News / Asia

    Families of Kidnapped Sailors Plea for South Korean Help

    VOA News
    The families of four South Korean sailors taken hostage by Somali pirates last year are pleading for help in securing their release.

    The sailors were among the crew of the tanker MT Gemini who were captured on April 30, 2011, while traveling from Kenya to Malaysia.  The pirates released most of the crew after the tanker's Singaporean owners paid a ransom reportedly totaling $6 million.

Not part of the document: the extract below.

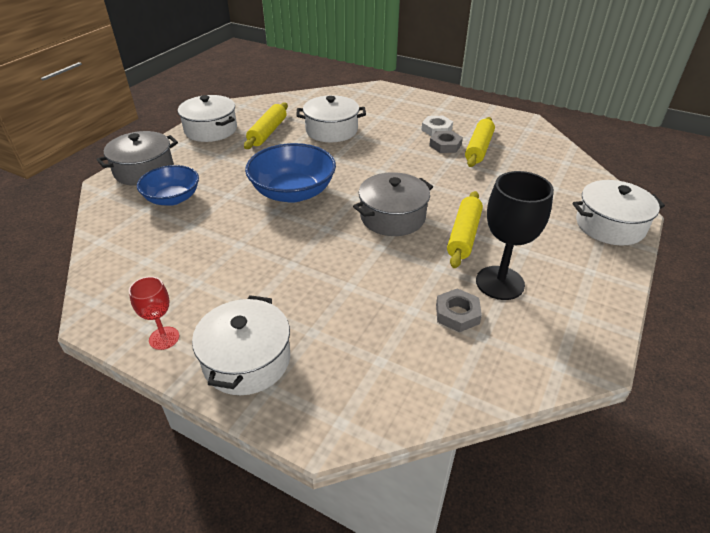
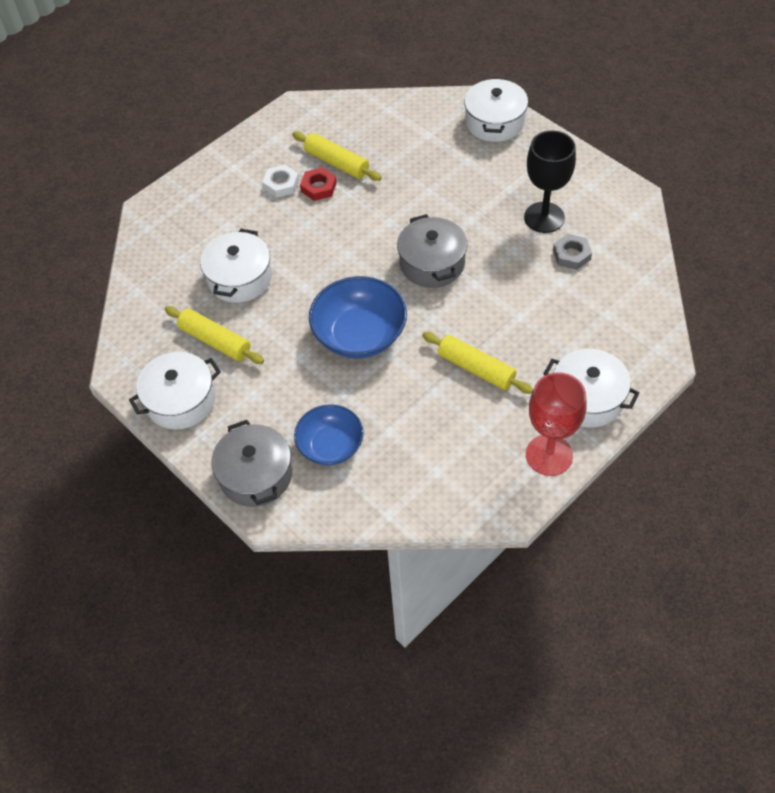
camera: 70 degrees left, 15 degrees up
red goblet [129,276,179,350] -> red goblet [526,372,587,476], size x1.80
grey nut [429,131,463,153] -> red nut [300,167,337,201]
yellow rolling pin [447,191,483,268] -> yellow rolling pin moved to [422,332,533,394]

    Family members spoke out for the first time at a news conference Monday, after keeping silent while the government and the ship's owner worked to free the hostages.  South Korean media broke a blackout on the case last month, which the foreign ministry requested after a failed rescue attempt in November of last year.

    The families said in a statement Monday that efforts to free the sailors have yielded no results, prompting them to make a "difficult" decision to plead for help from the government and the South Korean people.

    Kim Jeong-sook, the wife of the tanker's chief mate, Lee Geon-il, told reporters about their frustration.

    "We tried to hold this kind of news conference before, but the government and the company told us to stay quiet and just wait," she said. "So we trusted the company and the government and just waited."

    The families say they have received no word on the condition of the sailors.  Lee Ji-sun, daughter of first engineer Lee Sang-hoon, emotionally expressed concerns about her father's health after nearly a year and a half in captivity.

    "My father went to sailing to earn money for our family, just for lives of our family and kidnapped by the Somali pirates. My father has been detained in Somalia for more than 520 days where the condition of life is extremely severe," she said. "The condition of his body and mind must be exhausted. I wish my father comes back soon."

    The kidnappers released the vessel along with 13 Indonesians, five Chinese and three Burmese after the earlier ransom payment.  

    Maritime security industry analysts say the pirates continued to hold the South Koreans to express their anger with the South Korean navy's January 2011 assault on the hijacked MV Samho Jewelry in the Arabian Sea.  Eight suspected pirates were captured or killed in that operation.

    The families of the kidnapped sailors say the Somali pirates have demanded an "unreasonably large ransom," and that the ship's owner is playing the leading role in negotiations.